Второй закат в вагоне я встретила погруженная в воспоминания. Я плыла по реке – железной дороге и все желания растворялись в ее бурных водах, все кроме одного, скорее и дальше убежать от правды, от прошлого, от себя самой. Нужно было через несколько дней оказаться на некачающейся земле совсем другим человеком. Но как?
Все осталось позади: родители, кот, друзья, опасные увлечения, привязанность, шесть месяцев взаперти. Три года назад я впервые попробовала на вкус другую жизнь, от которой сейчас отчаянно бежала. Если верить теории дверей, то сказав однажды «да», я открыла дверь, ведущую в подвал, сырой, холодный, темный, кишащий мышами и насекомыми, оставив светлый, пахнущий уютом, теплый дом. Сколько было их, после сказанного «да», вспомнить уже не смогу. Они приходили, жаловались на злых жен, слишком заботливых матерей, безразличных к ним детей-подростков, курили, глядя в потолок, как бы невзначай кидали деньги на тумбочку в прихожей и спешили домой к женам, детям и мамам. Они оставляли меня наедине с новой жизнью, в которую я проваливалась каждый раз как в пенную ванну горячей воды. Я проснулась утром спустя три года и ощутила острую необходимость сделать генеральную уборку в своей жизни. Методично очистила себя от мусора, а его было много, клиенты, наркотики, дилеры, привычки.

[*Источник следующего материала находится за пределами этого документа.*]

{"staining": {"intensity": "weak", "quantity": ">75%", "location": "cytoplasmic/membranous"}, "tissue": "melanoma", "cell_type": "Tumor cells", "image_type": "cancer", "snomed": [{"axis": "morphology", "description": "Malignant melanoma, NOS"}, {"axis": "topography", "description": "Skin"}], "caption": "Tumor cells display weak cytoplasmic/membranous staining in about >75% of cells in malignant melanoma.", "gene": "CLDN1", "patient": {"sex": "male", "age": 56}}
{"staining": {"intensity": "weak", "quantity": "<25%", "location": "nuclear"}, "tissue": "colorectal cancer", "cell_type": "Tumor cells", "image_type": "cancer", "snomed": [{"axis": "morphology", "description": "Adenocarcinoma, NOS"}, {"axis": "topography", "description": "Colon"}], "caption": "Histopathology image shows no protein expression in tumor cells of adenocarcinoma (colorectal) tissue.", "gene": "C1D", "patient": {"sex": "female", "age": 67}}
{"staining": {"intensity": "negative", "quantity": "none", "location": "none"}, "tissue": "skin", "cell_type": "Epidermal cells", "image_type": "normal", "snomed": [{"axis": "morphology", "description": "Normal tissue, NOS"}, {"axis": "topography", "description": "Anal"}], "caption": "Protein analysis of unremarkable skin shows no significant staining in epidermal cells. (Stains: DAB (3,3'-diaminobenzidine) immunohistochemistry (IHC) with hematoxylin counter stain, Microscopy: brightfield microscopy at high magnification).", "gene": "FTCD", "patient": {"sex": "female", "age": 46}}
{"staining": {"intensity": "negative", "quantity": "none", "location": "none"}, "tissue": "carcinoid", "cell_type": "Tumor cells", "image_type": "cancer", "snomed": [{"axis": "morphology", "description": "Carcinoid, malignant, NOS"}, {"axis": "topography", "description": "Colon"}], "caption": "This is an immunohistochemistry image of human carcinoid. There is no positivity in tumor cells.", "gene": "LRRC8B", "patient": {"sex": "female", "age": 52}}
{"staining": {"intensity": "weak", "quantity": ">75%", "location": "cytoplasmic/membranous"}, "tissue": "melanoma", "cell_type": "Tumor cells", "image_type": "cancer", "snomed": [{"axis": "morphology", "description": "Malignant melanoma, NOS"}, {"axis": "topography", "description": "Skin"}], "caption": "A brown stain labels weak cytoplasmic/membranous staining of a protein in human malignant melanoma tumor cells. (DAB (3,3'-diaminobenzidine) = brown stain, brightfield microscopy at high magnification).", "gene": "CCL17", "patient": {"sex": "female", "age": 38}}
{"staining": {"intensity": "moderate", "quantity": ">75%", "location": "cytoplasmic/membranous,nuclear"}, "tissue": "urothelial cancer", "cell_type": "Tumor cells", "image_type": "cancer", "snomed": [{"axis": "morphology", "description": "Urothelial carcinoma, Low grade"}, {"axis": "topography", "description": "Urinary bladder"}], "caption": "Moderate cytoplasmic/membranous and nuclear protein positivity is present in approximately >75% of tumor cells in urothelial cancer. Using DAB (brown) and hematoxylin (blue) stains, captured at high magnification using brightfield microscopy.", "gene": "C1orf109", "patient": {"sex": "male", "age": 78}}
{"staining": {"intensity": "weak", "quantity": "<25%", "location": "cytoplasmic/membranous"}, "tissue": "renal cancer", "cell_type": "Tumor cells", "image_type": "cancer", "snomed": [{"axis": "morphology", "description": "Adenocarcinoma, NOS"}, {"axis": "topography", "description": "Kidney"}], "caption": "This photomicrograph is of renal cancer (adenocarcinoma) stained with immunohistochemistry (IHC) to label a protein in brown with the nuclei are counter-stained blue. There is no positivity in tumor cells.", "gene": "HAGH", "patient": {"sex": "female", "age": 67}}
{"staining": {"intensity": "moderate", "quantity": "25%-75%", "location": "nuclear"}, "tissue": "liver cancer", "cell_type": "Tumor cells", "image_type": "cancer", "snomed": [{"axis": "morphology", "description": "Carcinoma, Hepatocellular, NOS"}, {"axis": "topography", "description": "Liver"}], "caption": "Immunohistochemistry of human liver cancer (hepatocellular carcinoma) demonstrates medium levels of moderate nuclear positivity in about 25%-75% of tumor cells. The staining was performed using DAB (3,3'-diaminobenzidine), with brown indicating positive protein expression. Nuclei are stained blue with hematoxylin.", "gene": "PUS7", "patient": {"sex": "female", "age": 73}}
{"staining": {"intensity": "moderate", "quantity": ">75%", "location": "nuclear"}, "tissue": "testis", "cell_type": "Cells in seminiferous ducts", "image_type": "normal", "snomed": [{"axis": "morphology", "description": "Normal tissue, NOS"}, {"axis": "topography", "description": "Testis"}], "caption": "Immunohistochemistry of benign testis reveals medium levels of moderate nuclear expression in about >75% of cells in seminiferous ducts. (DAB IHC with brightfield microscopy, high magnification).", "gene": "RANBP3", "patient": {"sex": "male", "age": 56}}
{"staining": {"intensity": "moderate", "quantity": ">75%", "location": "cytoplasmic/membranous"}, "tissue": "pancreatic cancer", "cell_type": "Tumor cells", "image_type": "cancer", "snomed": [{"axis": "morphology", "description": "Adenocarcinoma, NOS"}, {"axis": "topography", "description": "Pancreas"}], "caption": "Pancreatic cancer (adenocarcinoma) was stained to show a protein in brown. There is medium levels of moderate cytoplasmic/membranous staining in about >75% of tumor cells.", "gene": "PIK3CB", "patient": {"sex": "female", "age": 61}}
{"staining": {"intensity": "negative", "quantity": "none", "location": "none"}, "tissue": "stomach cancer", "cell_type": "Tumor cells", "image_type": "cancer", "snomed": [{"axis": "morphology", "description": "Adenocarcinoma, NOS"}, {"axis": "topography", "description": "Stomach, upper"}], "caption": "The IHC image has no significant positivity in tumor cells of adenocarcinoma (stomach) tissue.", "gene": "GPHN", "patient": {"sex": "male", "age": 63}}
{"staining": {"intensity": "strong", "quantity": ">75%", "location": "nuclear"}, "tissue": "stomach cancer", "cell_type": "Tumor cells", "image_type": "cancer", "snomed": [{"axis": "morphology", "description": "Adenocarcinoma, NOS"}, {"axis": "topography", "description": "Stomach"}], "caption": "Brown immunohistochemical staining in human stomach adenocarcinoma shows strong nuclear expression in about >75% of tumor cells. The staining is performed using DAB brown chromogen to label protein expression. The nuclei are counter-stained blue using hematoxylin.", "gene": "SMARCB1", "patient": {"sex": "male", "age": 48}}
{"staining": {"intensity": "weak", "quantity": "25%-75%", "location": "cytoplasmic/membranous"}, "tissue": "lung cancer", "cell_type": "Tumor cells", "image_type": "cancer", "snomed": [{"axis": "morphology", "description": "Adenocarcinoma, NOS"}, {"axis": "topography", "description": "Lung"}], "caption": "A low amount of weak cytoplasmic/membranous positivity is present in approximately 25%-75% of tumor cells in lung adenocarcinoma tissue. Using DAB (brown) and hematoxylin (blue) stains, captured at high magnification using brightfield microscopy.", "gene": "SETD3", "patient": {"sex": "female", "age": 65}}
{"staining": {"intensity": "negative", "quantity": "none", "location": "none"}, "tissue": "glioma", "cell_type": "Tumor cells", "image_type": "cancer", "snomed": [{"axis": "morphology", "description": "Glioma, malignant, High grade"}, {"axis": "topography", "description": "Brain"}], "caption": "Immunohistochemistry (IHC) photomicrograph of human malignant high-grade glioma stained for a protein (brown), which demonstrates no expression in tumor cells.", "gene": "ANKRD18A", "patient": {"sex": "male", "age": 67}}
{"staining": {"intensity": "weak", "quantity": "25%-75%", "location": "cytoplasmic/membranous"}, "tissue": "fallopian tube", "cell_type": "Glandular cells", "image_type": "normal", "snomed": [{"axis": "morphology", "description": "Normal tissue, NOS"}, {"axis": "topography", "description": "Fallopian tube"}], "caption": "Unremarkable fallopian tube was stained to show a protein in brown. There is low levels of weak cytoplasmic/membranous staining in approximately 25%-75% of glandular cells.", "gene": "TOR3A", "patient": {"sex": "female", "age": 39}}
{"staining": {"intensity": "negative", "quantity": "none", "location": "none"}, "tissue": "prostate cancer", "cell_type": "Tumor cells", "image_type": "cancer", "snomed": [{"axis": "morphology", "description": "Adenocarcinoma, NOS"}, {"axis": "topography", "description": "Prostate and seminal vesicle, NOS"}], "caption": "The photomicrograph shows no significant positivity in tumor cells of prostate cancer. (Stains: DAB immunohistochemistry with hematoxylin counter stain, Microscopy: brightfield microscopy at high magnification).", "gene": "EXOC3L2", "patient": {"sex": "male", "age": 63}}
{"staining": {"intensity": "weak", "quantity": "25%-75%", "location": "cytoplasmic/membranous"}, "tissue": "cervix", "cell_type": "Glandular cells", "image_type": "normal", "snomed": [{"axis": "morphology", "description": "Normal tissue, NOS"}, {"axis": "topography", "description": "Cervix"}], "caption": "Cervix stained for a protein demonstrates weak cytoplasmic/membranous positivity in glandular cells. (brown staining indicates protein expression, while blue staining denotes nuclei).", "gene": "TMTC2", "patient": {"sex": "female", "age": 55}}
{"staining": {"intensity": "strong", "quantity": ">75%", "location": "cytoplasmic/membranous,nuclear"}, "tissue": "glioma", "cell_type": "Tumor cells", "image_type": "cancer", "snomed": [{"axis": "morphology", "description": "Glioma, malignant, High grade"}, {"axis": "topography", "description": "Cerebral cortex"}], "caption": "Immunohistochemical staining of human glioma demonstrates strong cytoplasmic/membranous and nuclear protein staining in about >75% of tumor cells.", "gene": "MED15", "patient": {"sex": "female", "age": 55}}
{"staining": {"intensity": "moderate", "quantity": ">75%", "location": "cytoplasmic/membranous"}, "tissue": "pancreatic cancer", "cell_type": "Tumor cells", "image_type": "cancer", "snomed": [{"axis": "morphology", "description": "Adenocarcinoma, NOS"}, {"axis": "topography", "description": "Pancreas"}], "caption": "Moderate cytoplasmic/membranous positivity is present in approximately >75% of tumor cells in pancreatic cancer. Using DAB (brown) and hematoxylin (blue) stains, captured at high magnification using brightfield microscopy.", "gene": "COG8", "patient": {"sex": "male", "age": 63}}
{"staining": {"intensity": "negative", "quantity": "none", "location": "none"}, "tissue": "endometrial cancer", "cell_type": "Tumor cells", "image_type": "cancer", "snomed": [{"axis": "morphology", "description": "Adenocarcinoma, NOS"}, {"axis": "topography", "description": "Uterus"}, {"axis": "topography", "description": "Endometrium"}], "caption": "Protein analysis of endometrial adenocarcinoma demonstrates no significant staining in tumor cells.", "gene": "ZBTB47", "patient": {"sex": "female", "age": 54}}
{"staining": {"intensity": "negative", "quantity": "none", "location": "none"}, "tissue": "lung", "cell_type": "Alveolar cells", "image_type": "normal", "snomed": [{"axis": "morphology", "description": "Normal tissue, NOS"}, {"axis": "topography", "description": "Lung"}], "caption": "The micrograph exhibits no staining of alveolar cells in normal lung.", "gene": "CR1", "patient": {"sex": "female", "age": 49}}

Теперь все это осталось в том глухом подвале. Мама, провожая меня, даже не посмела поднять уставшие глаза, не смогла улыбнуться, она запретила себе надеяться на то, что когда-нибудь я стану похожей на дочерей ее подруг. И она была права – не стану, не захочу, не посмею и уже не смогу. Друзья отпустили меня равнодушно, разойдясь после того как тронулся поезд по своим норам и вычеркнув меня из жизни. Как будто у них есть список друзей с кем можно желать поговорить дождливым вечером, а теперь каждый из них провел в этом списке по моему имени черту – желать нельзя.  Все уходило за горизонт, кроме воспоминаний, мыслей, опыта, переживаний, они неизменно шли по моим следам, нагоняли, накрывали и окунали.
Через три дня я приеду к бабушке, которая меня никогда не видела в город с красивым названием Биробиджан, а сейчас мне очень нужна своя песня, незатейливый мотив, при первых звуках которого измученная память очистится, уставшее тело преобразится. Ни звуки чужих людей, ни механические скрипы поезда не стали для меня спасением.
Ночью, когда я уже звенела от пустоты внутри, пошел дождь. Крупные капли монотонно стучали о железные стены и крышу нашего движущегося дома. Он врывался в приоткрытое окно, уговаривал меня забыть, рассказал о радуге, что ждет меня в будущем, об облаках, которые формой напоминают детские мечты, размывал мои очертания. Я плакала, впервые за последние три года внутри меня и снаружи был дождь. Тогда я перестала существовать, реальность заполнилась лишь красивой мелодией ночной стихии для маленькой бледной девочки.